The article while supporting what we know i.e. Medical Debt is creating 60% of the Bankruptcies does a disservice by only offering one solution. The report was done by OSPIRG.  It is a good report and necessay information. However, it is obviously pushing OSPIRG's agenda. There is another way to skin this cat, a publicly financed system of health care.  Oregon State passed SB770 which established the Task Force on Universal Health Care with the responsibility to deliver to the Oregon Legislature "How the State can implement a publicly financed system covering everyone in Oregon".  The article claims that the public option would reduce the cost of medical care.  I have not seen any proof of this. The problem with the public option is that it will become just a part of the market place.  It cannot nor will it ever control the major reasons why the cost for health care keeps escalating.
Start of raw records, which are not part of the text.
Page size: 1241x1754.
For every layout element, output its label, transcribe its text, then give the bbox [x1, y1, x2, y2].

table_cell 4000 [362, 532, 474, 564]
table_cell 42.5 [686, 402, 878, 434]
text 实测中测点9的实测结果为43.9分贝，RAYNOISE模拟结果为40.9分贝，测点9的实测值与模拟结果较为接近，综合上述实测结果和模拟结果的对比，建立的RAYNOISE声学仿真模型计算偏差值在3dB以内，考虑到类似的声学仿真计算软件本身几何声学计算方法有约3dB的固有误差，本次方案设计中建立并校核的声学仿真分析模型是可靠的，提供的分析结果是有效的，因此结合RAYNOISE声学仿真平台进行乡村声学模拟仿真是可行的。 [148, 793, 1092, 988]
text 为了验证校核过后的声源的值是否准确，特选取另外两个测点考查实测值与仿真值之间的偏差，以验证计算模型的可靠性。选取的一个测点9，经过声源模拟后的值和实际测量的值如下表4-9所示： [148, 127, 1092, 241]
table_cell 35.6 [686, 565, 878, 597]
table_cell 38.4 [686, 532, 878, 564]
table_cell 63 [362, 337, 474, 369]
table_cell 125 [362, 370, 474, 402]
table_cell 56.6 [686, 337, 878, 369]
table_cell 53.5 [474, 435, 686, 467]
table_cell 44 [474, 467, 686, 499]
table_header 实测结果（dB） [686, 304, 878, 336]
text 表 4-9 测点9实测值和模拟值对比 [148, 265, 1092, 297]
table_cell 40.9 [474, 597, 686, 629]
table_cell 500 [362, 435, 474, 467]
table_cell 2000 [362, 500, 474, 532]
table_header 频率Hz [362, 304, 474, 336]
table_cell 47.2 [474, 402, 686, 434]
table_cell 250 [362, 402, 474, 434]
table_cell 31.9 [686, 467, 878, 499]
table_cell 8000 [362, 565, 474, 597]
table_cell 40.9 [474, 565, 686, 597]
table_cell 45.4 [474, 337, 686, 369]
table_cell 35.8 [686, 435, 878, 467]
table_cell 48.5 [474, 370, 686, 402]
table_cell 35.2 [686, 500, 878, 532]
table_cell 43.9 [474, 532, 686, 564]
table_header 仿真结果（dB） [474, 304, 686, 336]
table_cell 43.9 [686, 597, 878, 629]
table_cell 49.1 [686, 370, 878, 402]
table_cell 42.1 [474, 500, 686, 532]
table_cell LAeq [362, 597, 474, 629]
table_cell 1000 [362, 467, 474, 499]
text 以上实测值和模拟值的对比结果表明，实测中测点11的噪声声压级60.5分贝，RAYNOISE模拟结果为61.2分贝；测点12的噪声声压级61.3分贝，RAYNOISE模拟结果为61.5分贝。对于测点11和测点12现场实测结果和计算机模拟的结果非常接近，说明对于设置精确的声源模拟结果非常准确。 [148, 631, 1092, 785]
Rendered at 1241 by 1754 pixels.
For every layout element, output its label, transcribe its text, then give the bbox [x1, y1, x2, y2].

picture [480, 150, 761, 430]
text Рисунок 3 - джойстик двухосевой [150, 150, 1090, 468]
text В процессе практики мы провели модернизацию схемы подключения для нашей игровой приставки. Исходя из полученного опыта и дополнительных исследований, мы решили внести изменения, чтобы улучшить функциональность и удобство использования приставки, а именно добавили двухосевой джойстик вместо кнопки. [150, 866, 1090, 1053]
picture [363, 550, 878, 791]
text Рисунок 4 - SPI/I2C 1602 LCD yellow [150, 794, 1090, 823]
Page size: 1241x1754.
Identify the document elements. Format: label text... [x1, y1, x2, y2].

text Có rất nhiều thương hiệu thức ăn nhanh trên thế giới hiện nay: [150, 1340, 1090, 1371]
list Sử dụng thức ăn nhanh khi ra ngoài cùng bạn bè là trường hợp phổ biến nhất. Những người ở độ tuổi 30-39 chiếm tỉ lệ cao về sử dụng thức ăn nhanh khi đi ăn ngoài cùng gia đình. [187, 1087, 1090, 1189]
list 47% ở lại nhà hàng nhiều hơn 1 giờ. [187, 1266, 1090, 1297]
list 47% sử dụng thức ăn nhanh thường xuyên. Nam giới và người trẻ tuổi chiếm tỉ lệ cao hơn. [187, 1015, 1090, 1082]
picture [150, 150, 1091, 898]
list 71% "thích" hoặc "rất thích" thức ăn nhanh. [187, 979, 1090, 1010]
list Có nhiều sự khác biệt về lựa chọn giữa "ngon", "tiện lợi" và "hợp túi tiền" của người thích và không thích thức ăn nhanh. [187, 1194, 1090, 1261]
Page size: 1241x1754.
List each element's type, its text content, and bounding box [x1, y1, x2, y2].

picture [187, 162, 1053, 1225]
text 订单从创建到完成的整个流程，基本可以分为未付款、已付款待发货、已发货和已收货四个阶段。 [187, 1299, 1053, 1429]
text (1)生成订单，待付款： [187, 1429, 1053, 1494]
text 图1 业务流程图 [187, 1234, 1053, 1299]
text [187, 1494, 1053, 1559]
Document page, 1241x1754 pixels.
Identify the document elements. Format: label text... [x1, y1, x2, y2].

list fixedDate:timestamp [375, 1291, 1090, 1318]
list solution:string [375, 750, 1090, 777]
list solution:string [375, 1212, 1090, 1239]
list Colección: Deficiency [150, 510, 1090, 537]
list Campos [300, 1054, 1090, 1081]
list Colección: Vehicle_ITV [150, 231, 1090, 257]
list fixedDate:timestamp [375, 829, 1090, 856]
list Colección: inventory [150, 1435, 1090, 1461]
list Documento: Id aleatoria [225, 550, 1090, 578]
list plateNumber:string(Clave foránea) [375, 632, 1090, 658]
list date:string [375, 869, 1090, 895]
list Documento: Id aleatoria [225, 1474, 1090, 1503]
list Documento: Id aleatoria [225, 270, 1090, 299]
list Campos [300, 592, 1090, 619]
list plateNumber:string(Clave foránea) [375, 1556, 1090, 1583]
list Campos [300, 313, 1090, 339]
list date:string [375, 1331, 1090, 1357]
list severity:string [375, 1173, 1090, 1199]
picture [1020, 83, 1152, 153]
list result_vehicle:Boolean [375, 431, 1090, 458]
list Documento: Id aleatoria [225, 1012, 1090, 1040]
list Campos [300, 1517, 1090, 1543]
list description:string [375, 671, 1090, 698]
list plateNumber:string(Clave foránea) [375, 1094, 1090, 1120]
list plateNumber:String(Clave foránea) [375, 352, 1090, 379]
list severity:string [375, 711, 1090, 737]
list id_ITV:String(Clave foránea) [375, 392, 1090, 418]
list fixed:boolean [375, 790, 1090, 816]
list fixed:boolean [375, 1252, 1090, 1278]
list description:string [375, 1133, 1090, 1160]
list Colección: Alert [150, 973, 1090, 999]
It will not control the 20% to 30% additional costs for administration, the costs of pharmaceuticals and medical equipment, nor the rising costs of hospital care and mergers. Public option is a red herring, just another band-aid on an open festering wound.  As long as we keep health care in the market place, we treat human beings as consumers.  However, people do not shop for the diseases or accidents they get, nor can they shop for the cure during a time when they are sick and facing medical hardships. Consumers are people that the market profits from. Human beings are people that need their healthcare need to be met.

Your article is appreciated, however it should have covered the larger picture.